Temperature in an isolated system is defined as: $$\frac{1}{T} = -\frac{\partial{S(E,V,N)}}{\partial{E}} $$ But I wonder how one can generalize this to a random system. Or for instance to a point in a system. Because in these books about statistical physics they talk often about "temperature gradients in a system", but for these to exist, temperature has first to be defined in every point (although I can't find a general definition).
I hope someone can help me out.
Length scales are not accounted for properly in your question. When you have a system at local equilibrium where a temperature gradient can be defined then each "point" in this description contains say $10^{10}$ molecules and can be seen as a thermostatistical system at equilibrium. We call that "local" equilibrium because intensive quantities such as temperature and chemical potential might not be uniform throughout the whole system i.e. they may vary from one "point" to another.
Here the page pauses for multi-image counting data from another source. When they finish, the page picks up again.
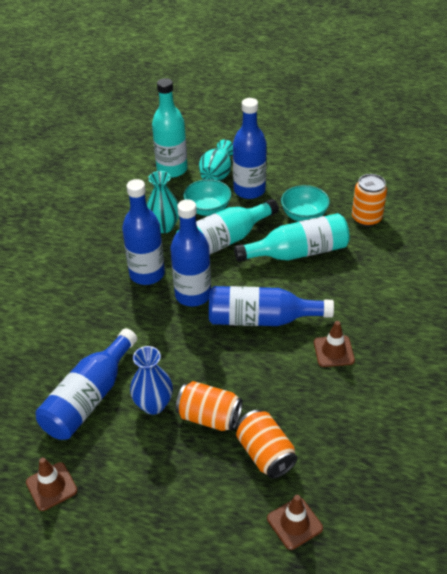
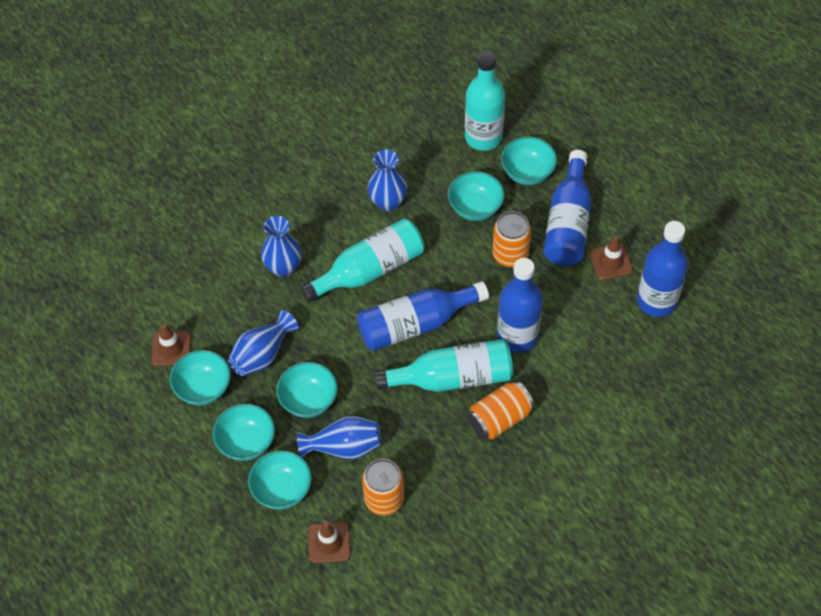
blue bottle: 5 -> 4
blue vase: 1 -> 4
turquoise bowl: 2 -> 6
turquoise vase: 2 -> 0

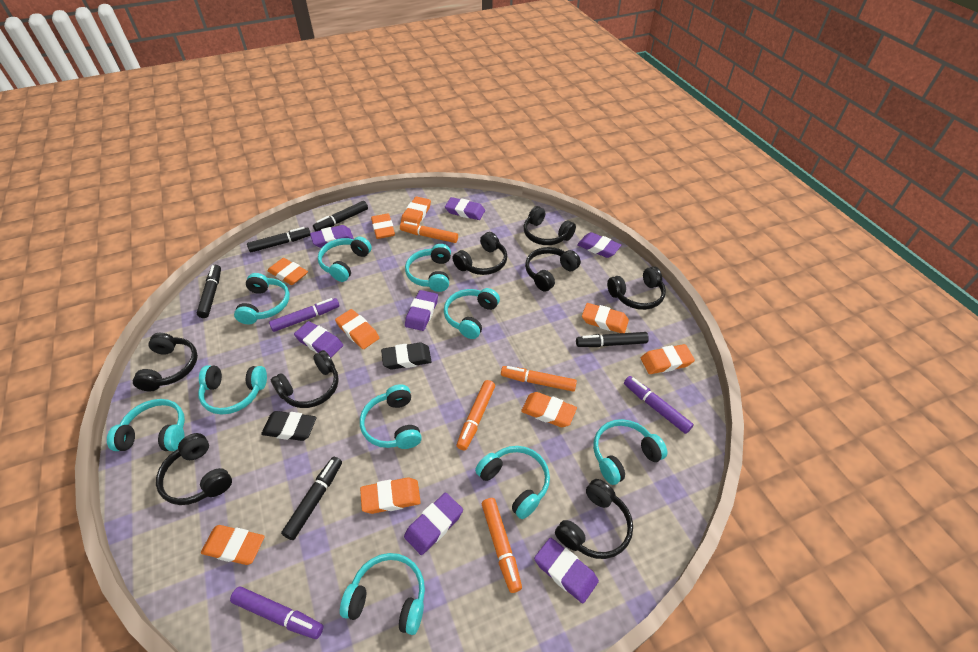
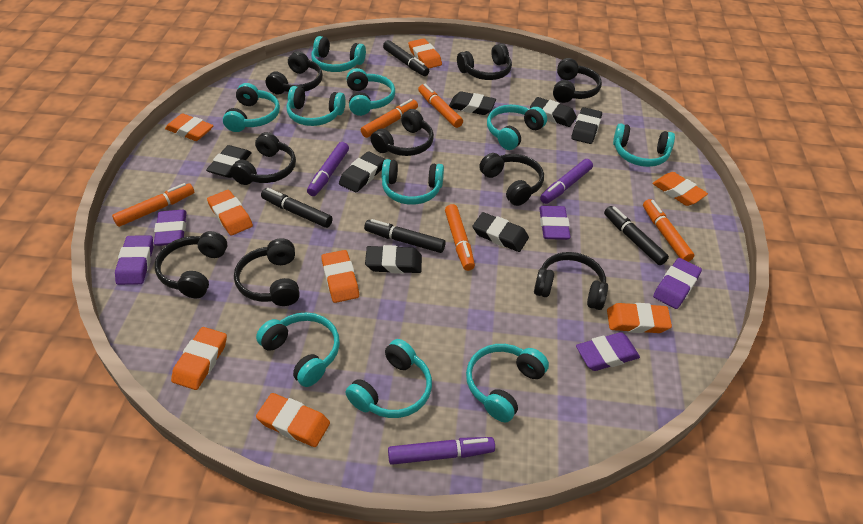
black eraser: 2 -> 7
black headphones: 8 -> 9
black marker: 5 -> 4
orange eraser: 9 -> 8
orange marker: 4 -> 5
purple eraser: 7 -> 5

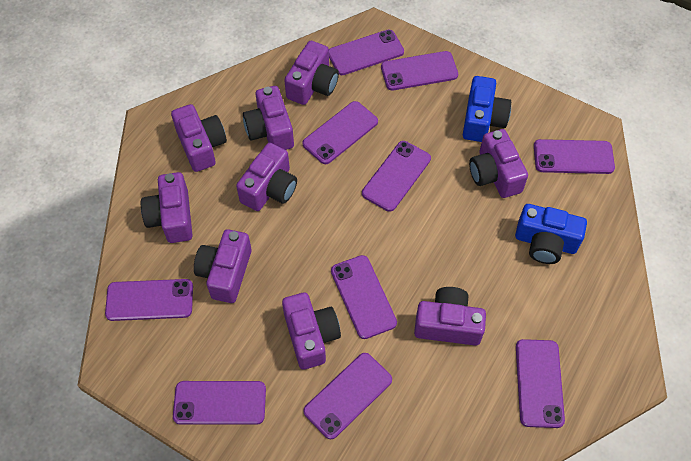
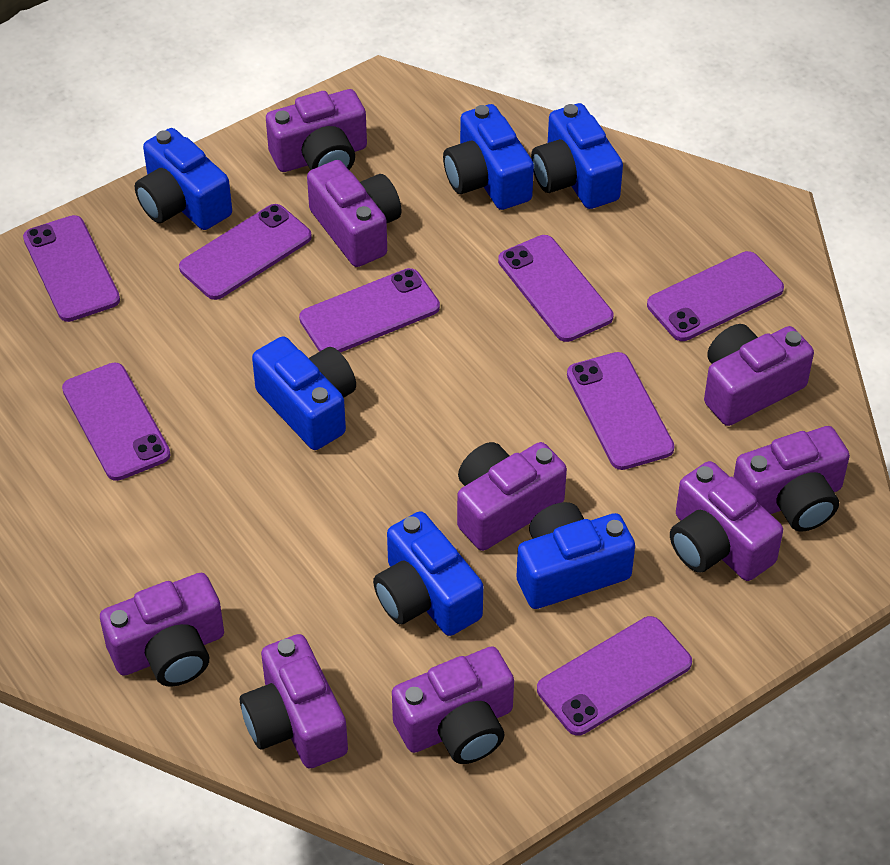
blue camera: 2 -> 6
purple phone: 10 -> 8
There are evolution equations of these mesoscopic quantities that deal with such local equilibrium situations. The simplest are the Fourier (for temperature) and the Fick (for particle density) equations but they can be derived from more general equations with a collision kernel such as e.g. the Boltzmann equation.
A "point" in a macroscopic system is not a geometrical point. It is a volume element that is small on a macroscopic scale and yet has a large number of molecules for entropy and internal energy to be defined. Your temperature probe does not measure its value at a geometrical point but for a small volume of the system in whose contact it is put.
The local thermal equilibrium pointed in the previous answer (by @gatsu) means that $S$ and $E$ are uniform in a volume element but may vary from one element to another leading to a gradient.
The definition of $T$ in terms of $S$ and $E$ is applicable to any macroscopic system for which $S$ and $E$ are defined.
The maximum entropy probability distribution for a system of fixed expected total energy is the Boltzmann distribution. This means that Boltzmann distribution is appropriate for systems where we know the total energy but little else. The distribution is given by $p(E) = Z^{-1} e^{-E/kT}$, where $Z$ is the normalization constant (making sure probabilities add to 1), $k$ is Boltzmann's constant and $T$ is another parameter that we name temperature.
When you talk about localized temperature at a specific location and time then at that time we assume that we have a fixed and well defined expected energy distribution. This assumption allows you to conclude that Boltzmann distribution is valid at every point of the system of interest and therefore you can define a location dependent temperature (ie a particle at location $\vec{r}$ has the probability of having energy $E$ of $p(E, \vec{r}) = Z(\vec{r}) e^{-E/kT(\vec{r})}$).
If you have detailed information about the particles in your system then temperature may still be a useful concept (it can be extended somewhat by adding chemical potentials), but some information is in general likely to be lost through its use.